**Ejercicio breve:** ¿Puedes reproducir completa, sin cambiar nada, la reseña sobre Los vencejos?

**Fragmento del texto:**
Por Alejandro Ortega Neri

Foto: Alejandro Ortega Neri


I

Mi primera declaración es que, cualquier cosa que escriba, cualquier halago que haga, cualquier reverencia que emita, será insuficiente para describir este libro: Los vencejos (Tusquets, 2021) de Fernando Aramburu; texto al que ninguna reseña, incluida la mía, le hará justicia. La LITERATURA, así con mayúsculas, es inefable.


II

Fue mi primer encuentro con Fernando Aramburu. Leí muchos elogios por su anterior novela, Patria, la cual ya se ha convertido en una serie de HBO, pero en mi ruta de novedades de 2021 jamás visualicé a Los vencejos entre mis lecturas de una manera clara, sobre todo por su precio. Un ladrillo de más de 700 páginas nunca es barato, pero la fortuna quiso que en una de mis navegaciones por Amazon lo encontrara con más de 50 por ciento de descuento en una oferta temporal. Al tratarse de una novela sobre la vida, a través del suicidio, no quise dejar pasar la oportunidad porque el tema me seduce. Llegó el día siguiente.

**Material de origen:**

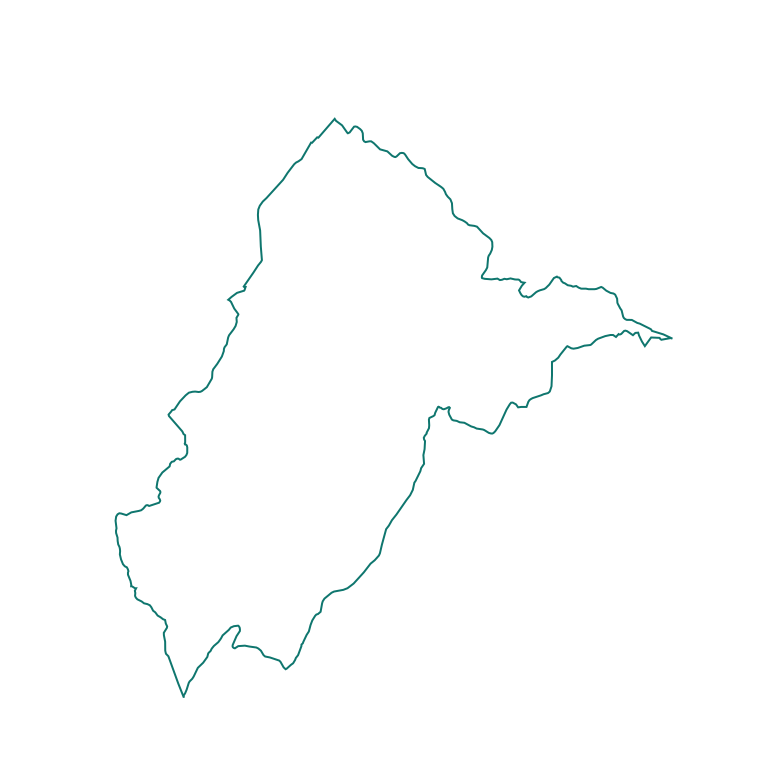 the district of Cucunubá, Cundinamarca, Colombia, rotated 349°
{"feature_id": "7082276B75127006220699", "entity_name": "Cucunubá", "entity_type": "district", "adm_level": 2, "iso_a3": "COL", "parent_name": "Colombia", "parent_adm1": "Cundinamarca", "projection": "robinson", "projection_center": [-73.78, 5.231], "detail": "fine", "context": "isolated", "style": "outline", "palette": "teal", "viewbox_px": 768, "rotation_deg": 349, "n_neighbors": 0, "source": "geoboundaries", "source_scale": "gbopen_adm2", "svg_char_len": 6138}
<svg xmlns="http://www.w3.org/2000/svg" viewBox="0 0 768 768"><g transform="rotate(349 384 384)"><path d="M386.2,114.3L366.6,129.7L365.5,129.1L359.4,133.5L358.5,133.1L346.0,147.5L342.5,149.1L340.0,149.8L337.8,151.1L329.8,158.2L323.9,164.3L304.2,179.0L299.8,181.8L296.1,185.3L293.9,188.7L292.5,193.9L291.8,199.1L291.7,209.7L289.3,225.6L287.8,239.1L286.7,240.5L283.0,243.6L277.2,249.6L264.9,261.6L265.4,262.3L266.6,262.4L265.1,265.1L264.5,265.7L257.1,266.5L251.0,269.4L247.2,271.6L248.4,272.6L249.5,274.2L251.4,281.4L254.3,287.5L254.3,288.1L251.8,290.9L251.3,295.0L249.4,298.7L246.8,301.6L241.2,306.6L239.9,308.6L237.2,315.1L234.5,317.5L233.6,319.0L233.0,321.2L230.1,326.1L224.2,332.4L219.2,336.9L217.9,339.2L216.6,344.5L216.0,345.9L209.5,353.3L204.1,356.1L202.4,356.6L200.5,356.5L197.2,355.4L194.5,355.1L190.8,355.3L187.1,357.3L180.4,362.1L173.5,369.0L170.9,369.3L170.0,370.3L166.7,372.9L166.8,374.4L177.0,392.1L177.7,394.9L179.0,396.3L177.7,403.3L177.0,404.6L177.2,405.4L177.9,405.6L178.7,406.7L178.8,408.6L177.7,414.1L176.5,416.0L174.8,417.5L170.0,419.4L169.3,419.4L168.0,418.1L166.8,417.8L165.4,418.1L163.0,419.8L160.8,419.9L158.9,421.5L157.8,424.0L149.5,428.6L144.8,433.1L142.9,436.8L141.0,442.1L141.0,442.5L143.8,446.4L143.9,447.4L143.6,448.2L141.8,450.4L141.2,451.6L141.2,452.8L141.9,454.3L142.1,455.7L141.8,456.4L140.6,457.6L130.3,458.9L129.8,458.7L129.0,457.9L128.0,457.7L127.0,457.9L123.9,460.4L121.6,461.6L119.2,461.8L111.5,461.8L106.2,463.6L101.3,461.0L99.5,460.4L97.6,461.1L95.8,463.0L94.4,467.0L93.9,474.6L92.9,477.0L92.6,479.2L93.1,483.9L92.6,487.3L92.5,490.8L93.2,493.3L93.3,495.1L93.1,497.6L92.2,500.9L92.4,506.0L93.4,511.1L94.8,513.5L96.6,514.9L97.2,516.9L97.4,519.0L96.7,520.2L96.3,522.3L97.6,529.0L97.6,532.7L97.2,534.3L97.9,534.4L100.6,537.0L101.7,537.2L100.0,539.4L100.0,541.7L99.2,544.5L99.6,546.3L100.8,548.3L104.6,551.2L106.6,553.5L109.7,554.9L111.9,556.5L113.0,558.7L114.1,562.5L115.9,564.5L117.6,568.1L120.2,570.4L122.2,572.7L124.1,573.9L124.1,577.5L124.9,580.6L124.3,582.0L120.4,586.2L120.0,588.6L120.0,595.2L118.4,603.9L118.4,605.4L118.5,607.2L120.4,610.1L124.9,638.8L127.7,653.7L127.9,651.6L129.8,649.6L132.0,646.3L135.3,640.2L136.4,638.9L139.5,636.8L141.4,634.8L147.1,627.1L153.3,623.1L158.5,618.2L160.0,615.0L160.6,614.4L162.8,613.0L164.4,610.9L167.0,608.7L172.1,605.8L175.4,602.7L177.6,600.0L184.7,595.8L187.1,593.8L190.4,593.1L194.7,593.4L195.1,593.8L195.8,595.4L195.8,597.2L195.4,599.0L191.1,603.4L185.7,611.3L185.3,612.5L185.4,613.5L186.1,614.4L187.2,615.0L190.9,613.5L197.5,614.3L201.7,616.0L208.4,618.3L210.2,619.7L212.3,622.3L214.0,627.1L215.3,628.8L219.9,630.7L228.4,635.5L229.4,637.0L231.4,643.0L233.0,645.2L234.1,644.9L239.1,641.9L241.5,640.8L244.1,637.9L245.2,636.1L247.9,633.8L252.9,625.6L253.3,624.0L254.8,623.1L255.7,621.6L260.2,615.5L263.0,612.6L265.9,606.6L268.5,602.4L272.2,598.4L273.6,597.4L275.3,597.2L278.3,595.5L281.4,587.5L282.4,585.6L284.6,583.3L292.7,578.9L295.4,578.2L304.8,578.3L309.2,577.5L316.1,574.1L328.3,565.0L336.5,557.8L341.3,555.2L346.3,551.4L347.7,549.4L351.3,541.3L358.4,526.9L361.8,523.9L365.8,519.2L371.3,514.5L383.9,502.2L388.4,498.2L392.1,493.4L395.0,486.6L396.4,485.3L403.0,476.6L404.4,473.7L408.1,470.0L409.1,461.3L411.4,455.7L413.2,448.6L413.4,447.8L412.8,446.2L412.8,444.4L414.1,442.7L416.4,440.8L416.6,439.9L419.7,436.0L420.5,433.2L421.3,427.5L422.1,426.0L426.4,424.9L427.7,424.2L428.8,422.0L432.6,416.9L433.1,416.7L433.8,417.1L434.3,417.8L435.5,418.3L436.6,419.7L437.9,420.2L440.6,419.8L442.7,419.1L443.6,419.2L444.1,420.0L442.7,421.9L442.0,423.7L442.2,426.6L443.8,431.8L445.1,432.9L448.4,434.1L451.0,436.0L455.5,437.4L461.5,442.3L464.2,443.7L466.4,445.4L472.3,447.5L473.6,448.3L477.6,452.0L479.6,453.0L480.9,453.3L482.1,453.0L484.1,451.7L489.5,446.4L499.4,432.5L503.6,427.9L505.2,426.6L506.8,426.8L509.7,429.2L511.2,432.5L514.4,432.7L519.5,433.7L522.3,429.0L523.8,427.5L525.6,426.7L527.3,426.2L535.9,425.1L538.7,424.5L543.2,424.2L544.9,423.3L545.5,422.7L548.0,418.2L550.6,407.4L553.1,394.4L556.2,393.6L560.1,391.4L562.8,388.7L570.6,382.1L571.3,381.9L574.7,384.7L576.8,385.5L581.0,385.6L587.9,384.6L593.8,385.1L594.9,384.8L600.4,381.3L602.8,380.4L610.3,379.2L615.7,379.1L618.2,379.6L620.7,382.1L623.8,379.8L624.1,380.2L625.2,380.4L626.5,380.1L629.9,377.7L631.2,377.7L632.7,378.5L637.7,383.6L640.5,381.8L643.3,382.1L643.6,385.0L645.3,391.5L647.3,396.6L655.1,389.3L663.3,391.3L663.8,392.5L664.7,393.5L674.1,393.6L675.8,394.5L667.7,388.6L657.2,383.0L656.6,381.4L655.5,380.4L646.5,373.5L644.3,372.4L639.5,368.4L634.4,367.3L633.1,366.3L632.0,364.9L631.6,363.4L631.3,357.1L630.3,354.8L628.8,349.9L628.6,348.8L629.1,344.7L628.0,340.4L626.6,339.0L623.7,337.8L620.0,334.8L617.0,331.1L615.7,330.2L610.6,331.2L608.7,331.1L603.0,330.0L600.3,328.9L595.7,328.0L593.4,326.5L591.4,324.5L588.1,324.5L586.4,323.3L583.2,322.1L580.8,319.7L579.2,318.7L577.8,316.6L577.8,315.7L576.5,313.1L574.5,312.2L574.2,311.6L571.0,312.4L565.2,318.0L561.1,320.7L559.3,321.4L554.8,321.8L552.5,322.3L550.8,322.9L545.3,326.1L542.1,326.6L541.0,325.9L540.5,325.0L538.4,325.1L537.2,324.5L536.1,323.1L535.3,321.2L534.4,317.9L538.1,313.8L541.3,311.4L538.1,310.2L536.9,308.0L536.1,307.2L532.6,306.4L528.3,304.5L524.6,304.6L522.2,303.7L519.7,304.2L517.6,304.1L515.5,302.2L509.5,301.8L503.0,300.0L500.5,298.8L500.4,297.8L501.0,296.2L505.8,291.6L507.6,289.3L510.4,279.6L511.4,277.9L513.0,276.4L515.4,273.0L516.6,270.0L517.3,265.4L516.8,263.1L515.4,260.9L510.0,255.0L505.3,247.3L502.8,246.0L498.3,244.5L497.0,243.6L496.1,241.9L494.2,239.9L492.2,238.2L487.9,235.5L485.4,232.6L484.2,229.6L484.4,225.5L485.2,219.5L484.4,215.4L482.3,212.3L481.0,209.5L480.6,207.1L479.5,203.7L477.9,201.7L472.6,196.4L466.4,189.1L465.2,186.8L465.0,180.8L464.0,180.0L462.6,179.4L459.0,178.5L456.0,176.1L453.7,173.4L450.6,167.9L448.5,162.8L447.7,161.5L446.8,160.9L445.4,160.5L443.7,160.5L439.8,163.0L438.6,163.4L437.6,163.1L435.6,161.6L431.7,156.3L424.9,152.9L419.9,145.6L417.8,143.4L416.1,143.0L412.0,143.0L410.8,142.0L410.1,140.2L411.0,133.8L410.5,131.2L409.3,129.3L406.6,126.4L404.9,125.7L403.7,125.7L398.3,130.5L396.4,131.0L395.9,130.4L392.2,122.1L387.1,116.5L386.2,114.3Z" fill="none" stroke="#0f766e" stroke-width="2"/></g></svg>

**Solución del ejercicio:**
Por Alejandro Ortega Neri

Foto: Alejandro Ortega Neri


I

Mi primera declaración es que, cualquier cosa que escriba, cualquier halago que haga, cualquier reverencia que emita, será insuficiente para describir este libro: Los vencejos (Tusquets, 2021) de Fernando Aramburu; texto al que ninguna reseña, incluida la mía, le hará justicia. La LITERATURA, así con mayúsculas, es inefable.


II

Fue mi primer encuentro con Fernando Aramburu. Leí muchos elogios por su anterior novela, Patria, la cual ya se ha convertido en una serie de HBO, pero en mi ruta de novedades de 2021 jamás visualicé a Los vencejos entre mis lecturas de una manera clara, sobre todo por su precio. Un ladrillo de más de 700 páginas nunca es barato, pero la fortuna quiso que en una de mis navegaciones por Amazon lo encontrara con más de 50 por ciento de descuento en una oferta temporal. Al tratarse de una novela sobre la vida, a través del suicidio, no quise dejar pasar la oportunidad porque el tema me seduce. Llegó el día siguiente.